Yamaha HTR 5760 7.1 receiver
Sony dvp 75H DVD 
X-Box 360 
JBL E60's, EC25, E20's, and E10's
Two SVS pb10s Beyerdynamic Dt 770 headphones 
AMD dual core homemade custom PC
Sony 50inch lcd rear projection

(Will post pictures later)


----------



## O_ROD (Oct 20, 2006)

Hey, nice to see another person not letting apartment living spoil there HT fun. 

Just curious. how's that Sony DVD players image quality? I've been looking for a replacement for my LG 7832 and heard these are great players.


----------



## wig (Mar 10, 2007)

I'm also in an apartment.sounds like a nice setup,can't wait to see some pics.


----------



## jwhite8086 (Feb 4, 2007)

update .. New pc, New sub, picture


----------



## O_ROD (Oct 20, 2006)

Right on man, looks good, that system must really rock that place!

I'll post pics of my apartment set-up this week, my Pioneer receiver should be in soon...

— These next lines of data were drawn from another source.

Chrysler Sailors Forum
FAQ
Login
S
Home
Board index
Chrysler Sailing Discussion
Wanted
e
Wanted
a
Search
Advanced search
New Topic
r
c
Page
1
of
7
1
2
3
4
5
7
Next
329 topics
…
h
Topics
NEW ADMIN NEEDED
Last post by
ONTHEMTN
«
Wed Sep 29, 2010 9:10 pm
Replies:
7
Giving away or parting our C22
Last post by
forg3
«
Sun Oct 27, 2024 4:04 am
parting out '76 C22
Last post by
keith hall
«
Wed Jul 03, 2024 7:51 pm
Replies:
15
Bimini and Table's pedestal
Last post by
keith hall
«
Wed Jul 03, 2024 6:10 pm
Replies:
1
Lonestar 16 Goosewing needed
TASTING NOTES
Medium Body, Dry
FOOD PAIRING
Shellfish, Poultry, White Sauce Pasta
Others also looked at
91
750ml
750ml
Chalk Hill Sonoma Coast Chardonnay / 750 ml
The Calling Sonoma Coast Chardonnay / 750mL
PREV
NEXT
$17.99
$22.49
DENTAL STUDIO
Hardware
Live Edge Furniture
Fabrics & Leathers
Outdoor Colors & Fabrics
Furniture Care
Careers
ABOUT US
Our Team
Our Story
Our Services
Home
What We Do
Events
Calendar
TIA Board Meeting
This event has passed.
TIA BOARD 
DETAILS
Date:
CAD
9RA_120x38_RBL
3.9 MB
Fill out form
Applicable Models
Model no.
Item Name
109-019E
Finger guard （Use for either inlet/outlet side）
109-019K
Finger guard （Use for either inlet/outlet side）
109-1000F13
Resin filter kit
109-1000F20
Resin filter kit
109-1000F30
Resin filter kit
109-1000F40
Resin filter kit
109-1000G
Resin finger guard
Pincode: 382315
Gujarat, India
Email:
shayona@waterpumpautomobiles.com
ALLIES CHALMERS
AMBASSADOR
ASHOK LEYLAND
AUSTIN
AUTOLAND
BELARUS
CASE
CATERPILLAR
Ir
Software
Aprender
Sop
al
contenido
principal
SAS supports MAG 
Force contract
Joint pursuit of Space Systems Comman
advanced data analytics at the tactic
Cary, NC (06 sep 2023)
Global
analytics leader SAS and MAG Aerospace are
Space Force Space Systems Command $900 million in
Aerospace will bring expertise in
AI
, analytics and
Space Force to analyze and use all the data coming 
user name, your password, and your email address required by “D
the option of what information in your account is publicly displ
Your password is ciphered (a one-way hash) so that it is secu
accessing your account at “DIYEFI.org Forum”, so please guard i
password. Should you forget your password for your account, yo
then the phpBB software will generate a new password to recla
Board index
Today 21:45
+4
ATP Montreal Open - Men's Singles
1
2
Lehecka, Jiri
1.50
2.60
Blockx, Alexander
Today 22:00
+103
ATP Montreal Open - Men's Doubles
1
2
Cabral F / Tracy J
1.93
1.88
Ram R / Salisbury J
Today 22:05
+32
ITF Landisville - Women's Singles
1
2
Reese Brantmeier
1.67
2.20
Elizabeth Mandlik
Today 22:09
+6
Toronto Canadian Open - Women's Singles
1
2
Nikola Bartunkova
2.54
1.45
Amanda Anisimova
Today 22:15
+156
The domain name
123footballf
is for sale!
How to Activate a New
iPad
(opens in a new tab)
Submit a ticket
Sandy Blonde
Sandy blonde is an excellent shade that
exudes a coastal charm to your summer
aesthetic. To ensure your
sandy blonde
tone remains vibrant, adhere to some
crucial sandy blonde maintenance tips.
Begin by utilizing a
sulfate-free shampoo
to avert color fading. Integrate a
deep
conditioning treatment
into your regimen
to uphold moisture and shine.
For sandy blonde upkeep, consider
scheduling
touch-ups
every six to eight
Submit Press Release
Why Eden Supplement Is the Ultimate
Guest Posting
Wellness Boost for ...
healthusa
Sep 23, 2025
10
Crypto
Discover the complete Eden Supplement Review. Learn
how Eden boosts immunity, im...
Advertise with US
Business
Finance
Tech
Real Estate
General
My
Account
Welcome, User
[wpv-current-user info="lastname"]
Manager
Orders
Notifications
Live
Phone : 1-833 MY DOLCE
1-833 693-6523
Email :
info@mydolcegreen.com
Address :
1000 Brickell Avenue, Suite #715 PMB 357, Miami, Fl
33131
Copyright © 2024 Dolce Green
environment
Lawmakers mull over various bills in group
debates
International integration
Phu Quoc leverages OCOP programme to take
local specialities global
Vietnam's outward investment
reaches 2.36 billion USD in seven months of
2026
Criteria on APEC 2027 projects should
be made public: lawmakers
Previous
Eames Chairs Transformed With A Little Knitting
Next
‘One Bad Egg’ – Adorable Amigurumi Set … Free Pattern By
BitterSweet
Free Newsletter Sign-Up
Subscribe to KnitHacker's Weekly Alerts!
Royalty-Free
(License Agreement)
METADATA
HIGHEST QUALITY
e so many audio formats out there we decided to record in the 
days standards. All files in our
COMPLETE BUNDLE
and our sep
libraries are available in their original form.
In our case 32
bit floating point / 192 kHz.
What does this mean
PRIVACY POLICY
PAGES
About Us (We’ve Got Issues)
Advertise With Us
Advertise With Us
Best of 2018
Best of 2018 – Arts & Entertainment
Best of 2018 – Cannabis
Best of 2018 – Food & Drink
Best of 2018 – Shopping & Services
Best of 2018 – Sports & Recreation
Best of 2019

Should get an apartment theater thread going


----------



## eugovector (Sep 4, 2006)

I agree, an apartment thread would be great. Shoe horning home theater into a dorm room, then apartment, now townhouse is what motivated me to start my podcast.

It's criminal that I haven't posted my setup with pics yet. I'll see if I can get those up by next week's show.


----------